Pourquoi il faut lire... Joseph Roth

June 10, 2018

Un hier beau et meurtri

 

      À cette époque, je notais la date d'acquisition des livres au crayon, sur la première page. J'avais emprunté le rituel à un ami de fac sans savoir très bien quelle pouvait en être la signification car j'aimais, depuis l'âge où j'ai su écrire, faire des encoches dans le bois du temps, selon le mot de Philippe Forest. Autrement dit, planter des balises signifiant

        ici, maintenant,

   avec la conviction que, plus tard, un sens apparaîtrait.

     Je sais donc que j'ai acheté "Croquis de voyage" de Joseph Roth en grand format le 9 septembre 1994, et je me souviens que c'était dans une librairie du boulevard Saint-Germain qui a tristement fermé depuis. De Roth, je ne connaissais que "La Marche de Radetzky", et l'adaptation télévisée saisissante qu'en avait tirée Axel Corti. J'avais 24 ans, et une fascination illimitée pour Vienne, ses cafés, ses écrivains, ses musiciens, son Prater, son Ring, ses pâtisseries dont j'ai su écrire les noms avant d'en connaître le goût. J'avais la nostalgie d'une époque que je n'avais pas connue, d'un territoire où je n'étais pas née, je passais des week-ends entiers à lire Zweig, Schnitzler et Bashevis Singer.

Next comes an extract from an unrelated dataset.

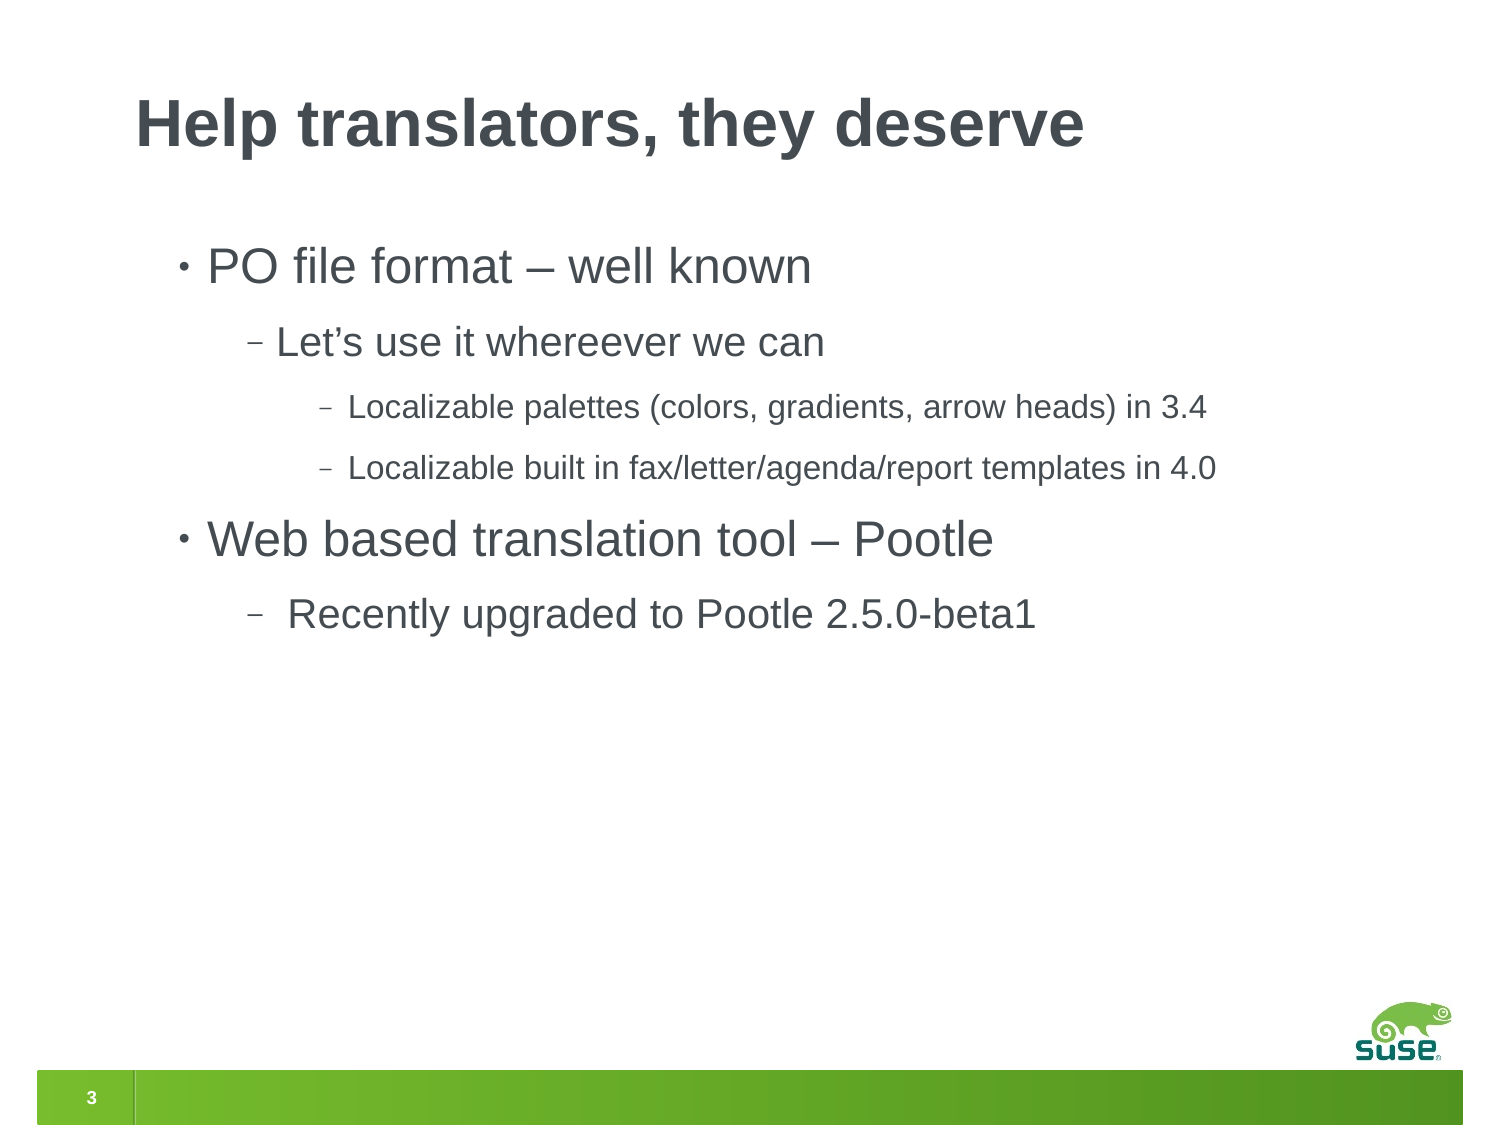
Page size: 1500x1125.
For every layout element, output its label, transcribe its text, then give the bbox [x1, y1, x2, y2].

list PO file format – well known Let’s use it whereever we can Localizable palettes (colors, gradients, arrow heads) in 3.4 Localizable built in fax/letter/agenda/report templates in 4.0 Web based translation tool – Pootle Recently upgraded to Pootle 2.5.0-beta1 [135, 238, 1372, 892]
picture [1355, 1001, 1452, 1061]
title Help translators, they deserve [135, 41, 1372, 204]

        J'étais romantique, mais aussi journaliste.

      J'avais commencé l'année 1994 en accompagnant un voyage de parlementaires européens à Auschwitz, puis je m'étais rendue dans Sarajevo assiégée, m'étais retrouvée à un mètre de Bill Clinton sur la plage d'Omaha Beach, pour commémorer le cinquantenaire du débarquement en Normandie et j'avais passé l'été entre Vienne et Prague. Dans quelques mois, les accords de Schengen entreraient en application et pas un jour ne s'écoulait sans que je prononce le mot "Europe". Celle d'un hier beau et meurtri, celle d'un lendemain qui sourirait.

       Impossible, dans ce contexte, de ne pas tendre la main vers le livre de Roth, et découvrir son oeuvre de journaliste exceptionnel. Il avait arpenté l'Europe durant les vingt années qui précédèrent la Catastrophe. Il avait regardé, écouté, croqué les scènes de vie qui s'offraient à lui pour prendre son lecteur par la main et l'emmener voir une pièce de théâtre à Moscou, se poser des questions sur la place de la féminité et de l'érotisme en Union soviétique, aller au marché de Varsovie, à la sortie du quartier juif, rire avec les petits colporteurs et les marchands d'allumettes "pauvres, sales, envahissants et toujours de bonne humeur", décrire une gigantesque publicité surplombant les toits de Paris où un nourrisson obèse faisait de la réclame pour un savon, symbolisant, aux yeux de Roth, "l'Amérique au-dessus de Paris". Et de tous ces visages, de toutes ces situations, de tous ces détails, il avait tiré des textes d'une sensualité étourdissante, mais aussi des conclusions qui l'horrifiaient et lui faisaient écrire dès 1930 (la phrase était citée dans la quatrième de couverture) : "Tout est déjà là : la bête immonde et son âme, le doré sur tranche et le filet de sang."

     

 

    C'est ainsi que j'ai lu ce livre une première fois, ainsi que je l'ai relu récemment : avec le sentiment de traverser le temps pour contempler, en compagnie d'un prophète, un monde sur le point d'être englouti. Sans compter que les génies ont la qualité d'être intemporels, et de s'adresser à nous quel que soit le moment où on les lit. Il se trouve donc que le premier chapitre du livre que vous tenez entre les mains s'intitule "Le bateau des émigrants".

       Que dire après cet écho si contemporain?

      Que je donnerais beaucoup pour savoir comment les mots de Roth résonneront dans vingt ans, car je suis sûre qu'il nous parlera encore, dans un autre ici et maintenant qui nous livrera un éclairage sur notre époque affolante. En attendant, un livre comme celui-ci, par son intelligence, sa vivacité, son ironie et même par son désenchantement, est d'un indispensable secours. Il nous dit qu'il est possible de penser le présent du monde en observant ceux qui le peuplent, en d'autres mots, en posant sur lui un regard d'une rare humanité.